原文摘录 |
=-=-=

题意
分析
考场做法
对p的幂打表发现,我们一定可以把x和y的二进制位从低到高依次调整成0。
具体而言,从0次幂开始每两个分为一组a,b,那么0,a,b,a+b组合中的一种可以将x,y的对应二进制位都调整成0。
然后模拟一下就行了。
时间复杂度\(O(\log |x| + \log |y|)\)
#include<cstdlib>
#include<cstdio>
#include<cmath>
#include<cstring>
#include<iostream>
#include<string>
#include<vector>
#include<list>
#include<deque>
#include<stack>
#include<queue>
#include<map>
#include<set>
#include<bitset>
#include<algorithm>
#include<complex>
#define rg register
#define il inline
#define co const
#pragma GCC optimize ("O0")
using namespace std;
template<class T> il T read(T&x)

=-=-=

所附清单 |

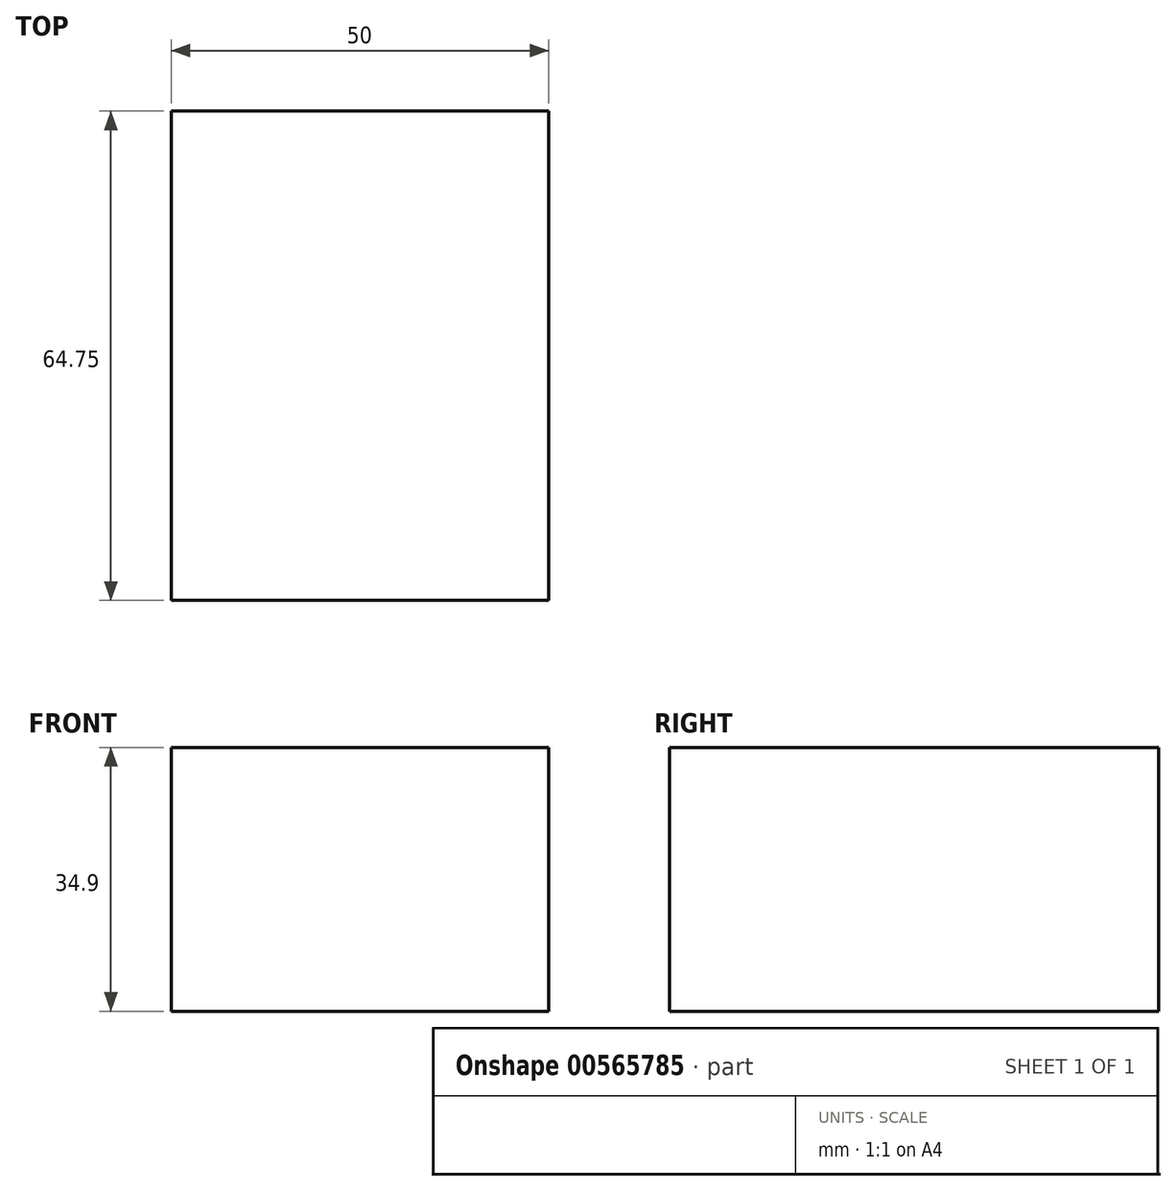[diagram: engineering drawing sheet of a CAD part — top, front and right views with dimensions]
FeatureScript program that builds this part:
annotation { "Feature Type Name" : "Feature", "Feature Type Description" : "" }
export const myFeature = defineFeature(function(context is Context, id is Id, definition is map)
    precondition{}
    {
        {
            var Q0;
            Q0=qCreatedBy(makeId("Right.planeOp"),FACE);
            var sketch = newSketch(context, id + "F0", { "sketchPlane" : qUnion([Q0])});
            skLineSegment(sketch, "E0.bottom", {"start": v(0, 0) * mm, "end": v(64.75, 0) * mm});
            skLineSegment(sketch, "E0.top", {"start": v(0, 34.9) * mm, "end": v(64.75, 34.9) * mm});
            skLineSegment(sketch, "E0.left", {"start": v(0, 0) * mm, "end": v(0, 34.9) * mm});
            skLineSegment(sketch, "E0.right", {"start": v(64.75, 0) * mm, "end": v(64.75, 34.9) * mm});
            skSolve(sketch);
        }
        {
            var Q0;
            Q0 = qSketchRegion(id + "F0", true);
            extrude(context, id + "F1", {"entities" : qUnion([Q0]), "depth" : 25 * mm, "offsetDistance" : 25 * mm, "hasSecondDirection" : true, "secondDirectionOppositeDirection" : true, "secondDirectionDepth" : 25 * mm});
        }
    });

=-=-=

任务要求 |
1. 在这篇解题笔记里,从0次幂开始,p的幂是按几个一组来分的?
2. 从这篇解题笔记的最后一行之后接着往下写。

参考答案 |
1. 每两个分为一组。

2.
{
T data=0;
int w=1;
char ch=getchar();
while(!isdigit(ch))
{
if(ch=='-')
w=-1;
ch=getchar();
}
while(isdigit(ch))
data=10*data+ch-'0',ch=getchar();
return x=data*w;
}
typedef long long ll;
const int INF=0x7fffffff;
const complex<ll>p(-1,-1);
const int MAXN=1000;
int S[MAXN],cnt;
int main()
{
freopen("guangzhou.in","r",stdin);
freopen("guangzhou.out","w",stdout);
ll x,y;
read(x);read(y);
complex<ll>a(1,0),b(-1,-1),t;
for(int i = 0;x || y;++i,(a *= p) *= p,(b *= p) *= p)
{
// cerr<<"i="<<i<<endl;
// cerr<<"a="<<a<<" b="<<b<<endl;
t = 0;
if( (x & (1LL << i)) == (t.real() & (1LL << i)) && (y & (1LL << i)) == (t.imag() & (1LL << i)) )
{
// cerr<<" case 1"<<endl;
continue;
}
t = a;
if( (x & (1LL << i)) == (t.real() & (1LL << i)) && (y & (1LL << i)) == (t.imag() & (1LL << i)) )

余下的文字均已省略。